Nothing in the data may be altered; the answer is a verbatim copy of it.

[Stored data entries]

---+---

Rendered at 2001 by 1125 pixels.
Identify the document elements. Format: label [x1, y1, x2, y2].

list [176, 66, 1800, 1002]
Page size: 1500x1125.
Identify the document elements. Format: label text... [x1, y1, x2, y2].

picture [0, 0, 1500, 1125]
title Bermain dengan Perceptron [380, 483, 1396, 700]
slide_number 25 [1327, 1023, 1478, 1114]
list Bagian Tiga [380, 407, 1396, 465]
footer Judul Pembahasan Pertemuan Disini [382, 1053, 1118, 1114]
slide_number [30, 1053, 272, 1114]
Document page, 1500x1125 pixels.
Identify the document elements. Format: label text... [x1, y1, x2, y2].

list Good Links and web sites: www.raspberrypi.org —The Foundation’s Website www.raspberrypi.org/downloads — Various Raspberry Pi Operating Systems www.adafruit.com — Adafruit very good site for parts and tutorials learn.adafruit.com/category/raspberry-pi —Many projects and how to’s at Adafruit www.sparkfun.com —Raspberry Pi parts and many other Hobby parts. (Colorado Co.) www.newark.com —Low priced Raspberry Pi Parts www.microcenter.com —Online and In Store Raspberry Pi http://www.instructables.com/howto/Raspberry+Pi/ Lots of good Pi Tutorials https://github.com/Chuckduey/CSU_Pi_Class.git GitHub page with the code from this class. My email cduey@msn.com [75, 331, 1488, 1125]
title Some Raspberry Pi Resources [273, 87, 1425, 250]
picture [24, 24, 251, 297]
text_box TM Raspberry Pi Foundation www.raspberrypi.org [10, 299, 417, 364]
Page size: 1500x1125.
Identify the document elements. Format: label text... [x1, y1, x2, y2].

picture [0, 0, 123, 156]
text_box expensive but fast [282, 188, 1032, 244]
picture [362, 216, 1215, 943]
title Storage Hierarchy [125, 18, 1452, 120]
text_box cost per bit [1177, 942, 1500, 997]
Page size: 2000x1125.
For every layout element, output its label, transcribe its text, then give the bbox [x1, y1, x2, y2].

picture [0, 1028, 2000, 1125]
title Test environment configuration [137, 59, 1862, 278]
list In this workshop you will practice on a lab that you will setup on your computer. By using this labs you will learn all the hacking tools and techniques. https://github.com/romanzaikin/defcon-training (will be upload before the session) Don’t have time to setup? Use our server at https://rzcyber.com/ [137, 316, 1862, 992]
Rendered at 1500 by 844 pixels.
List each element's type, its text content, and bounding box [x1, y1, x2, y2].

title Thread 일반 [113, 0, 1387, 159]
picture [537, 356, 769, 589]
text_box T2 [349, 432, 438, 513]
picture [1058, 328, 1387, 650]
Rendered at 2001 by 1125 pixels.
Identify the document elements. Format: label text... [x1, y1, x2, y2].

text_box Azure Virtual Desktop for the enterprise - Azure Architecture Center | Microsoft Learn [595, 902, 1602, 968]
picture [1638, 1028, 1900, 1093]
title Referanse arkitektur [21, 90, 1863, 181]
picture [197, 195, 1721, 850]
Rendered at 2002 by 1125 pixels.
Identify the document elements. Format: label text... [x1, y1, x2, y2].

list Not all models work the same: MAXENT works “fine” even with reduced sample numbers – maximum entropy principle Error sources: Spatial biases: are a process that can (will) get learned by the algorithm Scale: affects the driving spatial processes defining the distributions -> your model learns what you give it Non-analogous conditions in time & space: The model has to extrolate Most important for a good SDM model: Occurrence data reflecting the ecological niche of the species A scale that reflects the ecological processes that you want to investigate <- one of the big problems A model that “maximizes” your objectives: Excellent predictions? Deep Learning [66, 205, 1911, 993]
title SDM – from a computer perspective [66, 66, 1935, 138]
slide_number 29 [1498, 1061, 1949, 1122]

---+---

Problem solution:
Rendered at 2001 by 1125 pixels.
Identify the document elements. Format: label [x1, y1, x2, y2].

list [176, 66, 1800, 1002]
Page size: 1500x1125.
Identify the document elements. Format: label text... [x1, y1, x2, y2].

picture [0, 0, 1500, 1125]
title Bermain dengan Perceptron [380, 483, 1396, 700]
slide_number 25 [1327, 1023, 1478, 1114]
list Bagian Tiga [380, 407, 1396, 465]
footer Judul Pembahasan Pertemuan Disini [382, 1053, 1118, 1114]
slide_number [30, 1053, 272, 1114]
Document page, 1500x1125 pixels.
Identify the document elements. Format: label text... [x1, y1, x2, y2].

list Good Links and web sites: www.raspberrypi.org —The Foundation’s Website www.raspberrypi.org/downloads — Various Raspberry Pi Operating Systems www.adafruit.com — Adafruit very good site for parts and tutorials learn.adafruit.com/category/raspberry-pi —Many projects and how to’s at Adafruit www.sparkfun.com —Raspberry Pi parts and many other Hobby parts. (Colorado Co.) www.newark.com —Low priced Raspberry Pi Parts www.microcenter.com —Online and In Store Raspberry Pi http://www.instructables.com/howto/Raspberry+Pi/ Lots of good Pi Tutorials https://github.com/Chuckduey/CSU_Pi_Class.git GitHub page with the code from this class. My email cduey@msn.com [75, 331, 1488, 1125]
title Some Raspberry Pi Resources [273, 87, 1425, 250]
picture [24, 24, 251, 297]
text_box TM Raspberry Pi Foundation www.raspberrypi.org [10, 299, 417, 364]
Page size: 1500x1125.
Identify the document elements. Format: label text... [x1, y1, x2, y2].

picture [0, 0, 123, 156]
text_box expensive but fast [282, 188, 1032, 244]
picture [362, 216, 1215, 943]
title Storage Hierarchy [125, 18, 1452, 120]
text_box cost per bit [1177, 942, 1500, 997]
Page size: 2000x1125.
For every layout element, output its label, transcribe its text, then give the bbox [x1, y1, x2, y2].

picture [0, 1028, 2000, 1125]
title Test environment configuration [137, 59, 1862, 278]
list In this workshop you will practice on a lab that you will setup on your computer. By using this labs you will learn all the hacking tools and techniques. https://github.com/romanzaikin/defcon-training (will be upload before the session) Don’t have time to setup? Use our server at https://rzcyber.com/ [137, 316, 1862, 992]
Rendered at 1500 by 844 pixels.
List each element's type, its text content, and bounding box [x1, y1, x2, y2].

title Thread 일반 [113, 0, 1387, 159]
picture [537, 356, 769, 589]
text_box T2 [349, 432, 438, 513]
picture [1058, 328, 1387, 650]
Rendered at 2001 by 1125 pixels.
Identify the document elements. Format: label text... [x1, y1, x2, y2].

text_box Azure Virtual Desktop for the enterprise - Azure Architecture Center | Microsoft Learn [595, 902, 1602, 968]
picture [1638, 1028, 1900, 1093]
title Referanse arkitektur [21, 90, 1863, 181]
picture [197, 195, 1721, 850]
Rendered at 2002 by 1125 pixels.
Identify the document elements. Format: label text... [x1, y1, x2, y2].

list Not all models work the same: MAXENT works “fine” even with reduced sample numbers – maximum entropy principle Error sources: Spatial biases: are a process that can (will) get learned by the algorithm Scale: affects the driving spatial processes defining the distributions -> your model learns what you give it Non-analogous conditions in time & space: The model has to extrolate Most important for a good SDM model: Occurrence data reflecting the ecological niche of the species A scale that reflects the ecological processes that you want to investigate <- one of the big problems A model that “maximizes” your objectives: Excellent predictions? Deep Learning [66, 205, 1911, 993]
title SDM – from a computer perspective [66, 66, 1935, 138]
slide_number 29 [1498, 1061, 1949, 1122]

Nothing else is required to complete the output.